Recent studies by us and others suggest a critical role for the second extracellular loop of the chemoattractant receptors in ligand binding,¹⁰⁹, ¹²⁸ receptor activation¹²⁹ and even in antagonist binding.¹³⁰ Of the many mAbs generated by us against hC5aR, all of the most potent inhibitors of C5a binding or function mapped to a very specific region in the second extracellular loop of C5aR.¹⁰⁹ The location of this region is shown in a predicted three-dimensional structural model of hC5aR (Figure 1), generated using the rhodopsin structure as a template and alignment of conserved C5aR residues. Similar mapping of function-blocking mAbs to the second extracellular loop have been reported for CCR5.¹³¹

Use of hC5aR KI mice provides an excellent example of how transgenic mice can be used for the in vivo evaluation of pharmacological agents such as therapeutic mAbs or small molecules. Use of human molecule KI mice is particularly useful for preclinical development of drugs that display selectivity for the human target. In our studies with anti-C5aR mAbs, we used hC5aR KI mice in a model of inflammatory arthritis. K/B × N inflammatory arthritis mediated by serum transfer was induced in hC5aR KI mice, and the preventative and therapeutic effect of mAb 7F3 were readily demonstrable.¹⁰⁹ The very rapid reversal of inflammation was likely due to blocking C5a and C5aR signaling and preventing neutrophil migration to the joint, rather than neutrophil depletion from the blood. C5aR is also expressed by mast cells and macrophages, both of which play a role in the K/B × N serum transfer model of arthritis. To our knowledge, there is no other treatment that is as effective at reversing inflammation in this model, besides anti-C5 treatment.
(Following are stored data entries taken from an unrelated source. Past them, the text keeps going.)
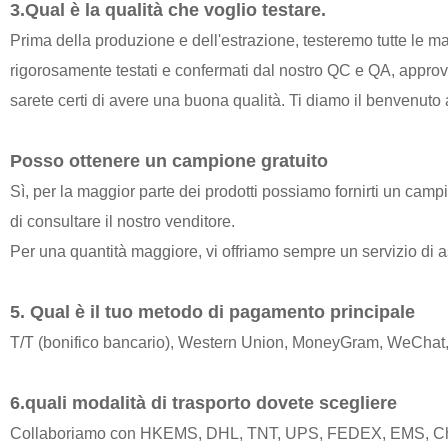
3.Qual è la qualità che voglio testare.
Prima della produzione e dell'estrazione, testeremo tutte le mate
rigorosamente testati e confermati dal nostro QC e QA, approvati
sarete certi di avere una buona qualità. Ti diamo il benvenuto a
Posso ottenere un campione gratuito
Sì, per la maggior parte dei prodotti possiamo fornirti un campi
di consultare il nostro venditore.
Per una quantità maggiore, vi offriamo sempre un servizio di a
5. Qual è il tuo metodo di pagamento principale
T/T (bonifico bancario), Western Union, MoneyGram, WeChat, 
6.quali modalità di trasporto dovete scegliere
Collaboriamo con HKEMS, DHL, TNT, UPS, FEDEX, EMS, China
However, anti-C5 blocking mAb required a much higher amount of mAb (∼40 mg kg⁻¹)¹³² compared with anti-C5aR mAb (as low as ∼1 mg kg⁻¹). The reason for this may presumably relate to the high concentration (∼170 μg ml⁻¹) of C5 that is normally present in blood and tissue fluids.¹³³ Blocking C5aR not only prevented synovitis, but also cartilage degradation in the K/B × N arthritis model.¹⁰⁹ Blocking C5aR might provide additional benefit to rheumatoid arthritis patients, over its anti-inflammatory effects, as Onuma et al. reported that C5aR is expressed on human articular chondrocytes, and expression levels were significantly higher in rheumatoid arthritis patients than in control groups (26% in rheumatoid arthritis, 9.0% in osteoarthritis and 6.9% in normal). Moreover, IL-1β, which is known to have a catabolic effect on chondrocyte metabolism,¹³⁴, ¹³⁵ significantly enhances expression of C5aR on chondrocytes in rheumatoid arthritis and normal samples.⁵¹ Also, it has been reported that local production of almost all of the complement components are found in joint tissue,¹³⁶ and levels of C5aR expression are also upregulated in inflammatory and proliferative synovial tissues.⁸⁵ These data suggest that C5aR may be directly involved in joint destruction in rheumatoid arthritis patients. A model summarizing the likely steps in the pathogenesis of rheumatoid arthritis, and the involvement of C5a and its receptors, is shown in Figure 2.

Conclusions

C5a and its receptors are attractive targets for therapeutic intervention in numerous inflammatory diseases. The appropriate indications for C5a–C5aR inhibition will emerge with the relevant human clinical trials, although studies in rodents suggest that antagonists of C5aR will find utility in a wide range of inflammatory diseases, particularly rheumatoid arthritis. The most effective way to inhibit C5aR is still to be resolved. We have developed blocking mAbs, since small molecule inhibitors have proven difficult for this receptor. Hopefully, anti-C5aR mAbs will enter human clinical trials in the coming years.